Post by bimbadeen on Sept 30, 2007 21:08:04 GMT -5
Very glad to have found this forum, I hope lots of people will join in. I'm very new to owning cattle & have 7 dexters at present, we have a hobby farm in south east Queensland. Australia.
Our 2 year old heifer is looking very pregnant (her first calf), her belly has become bigger and udder development has started. We don't know how far along she is, and are unsure if it is necessary to call a vet to confirm the pregnancy and tell us an approx due date. We thought we'd just leave her alone & let nature take it's course, and then only call the vet if we think she is having problems.... any advice would be appreciated. I have purchased a fantatic (UK) book called Calving the Cow and Care of the Calf by Eddie Straiton which I will use as a reference. We're quickly now building a nice 'maternity ward' for her, which will have a good shelter & yard and dog-proof fencing.
I'd like to know the signs that delivery of the calf will be close (that is, signs it will be born during the next few days). I have heard that the udder becomes very large & tight ... are there other signs?
Post by Dragonfly Acres on Sept 30, 2007 22:08:13 GMT -5
here's some info cross posted from my other cattle sight. hope it help's!
their udder will start enlarging two to three weeks sometimes longer before they calf, and just a day to several hours right before they calf the udder will get real full looking as if it was a balloon full of air. Or full of milk.
They also will most of the time tend to leave the rest of the cows and go off by them self's.
Look for discharge-the cervical mucus plug. Restlessness, standing up and laying down, licking their sides, tail head looks like it going to pop out it's so high and loose, sloppy vagina, any or all of the above. Carrying tail at a pump handle position, and a thin non-sticky discharge are also signs of impending delivery. But the only dead bang certain sign is 2 feet sticking out. LOL
Our 2 year old first time heifer started to bag up months before due date, as in may be 5 or 4 months early. The back quarters got big first.

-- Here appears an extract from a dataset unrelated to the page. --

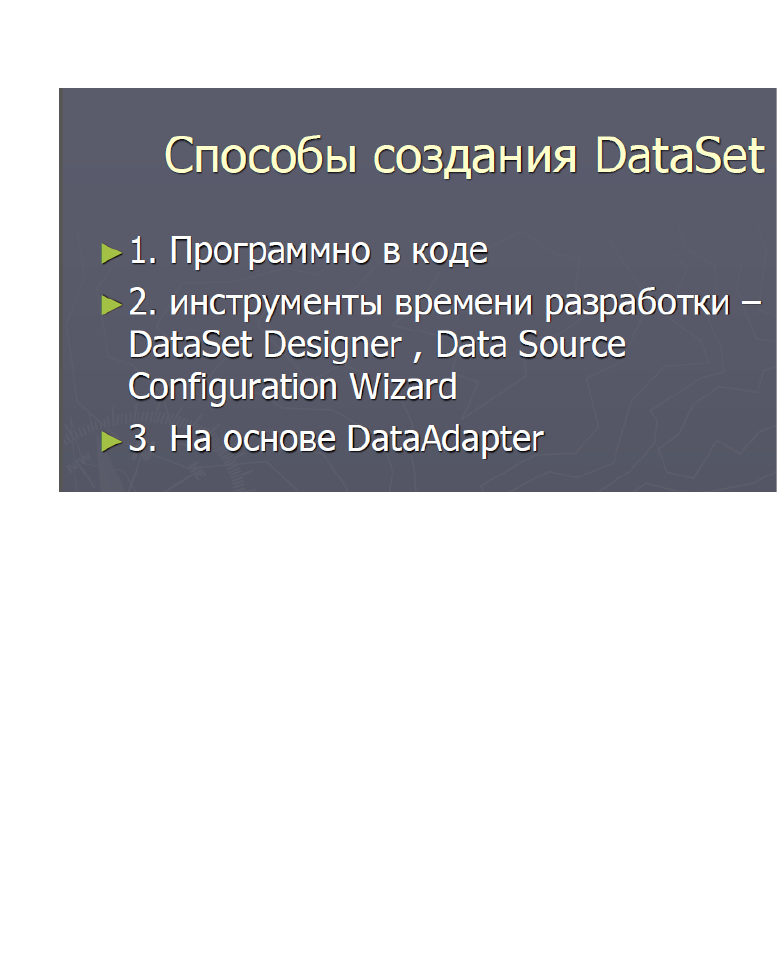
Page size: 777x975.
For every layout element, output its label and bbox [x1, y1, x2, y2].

picture [59, 88, 777, 492]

Recently, there is been a lot of development in the front quarters. The closer to birth, the teats will start to look very full and under pressure, like a blown up sergical glove.
Dexters don't get dramatically loose pelvic ligaments like the Jerseys, but the tail head will be more prominent and away from the body.
The vulva will get progressively looser. There may be discharge now and then, more of it closer to labor, but not necessarily.
When you see that your cow "slimmed up" it may signify that the calf has settled into the birthing position, which is down, instead of on the side of the cow.
The best sign I've had so far, is holding the tail slightly up and to the side, off the vulva, as to not make contact with it. I think it means that the calf is progressing in the birth canal and there is pressure - which makes the cow feel like she's going to have a bowel movement - so she picks up the tail. Whatever the reason they do that, when they start holding their tail like that - the baby is on the way.
A lot of cows don't like to be watched when they are in labor. Some will even hold the progress until they feel alone and safe. The cow will kick up dirt and walk around in circles, sniffing the dirt. She will lay down and stand back up and smell the ground to see if anything had come out. She will make those sweet little moo sounds, like the mama cow talking to her baby. And when it comes to pushing, cows do it laying down and you can't miss it.
If it is a first calf heifer you may see the udder develope as much as three months before she is going to calf. Just let nature take is course and do not worry about anything unless the cow has been in labor more than two hours then get a vet right away.
Post by copperhead on Oct 17, 2007 20:02:44 GMT -5
Hey Cloverbell, did you see the pictures that Olga posted of my heifer having her calf?? It is so cool how she did it, it's slide show. She posted it in the photo gallery, allthough they are kinda out of sequence because just at the critical time, my cameral battery went dead, so I had to switch over to the cell phone, but still, they are so great !! P.J.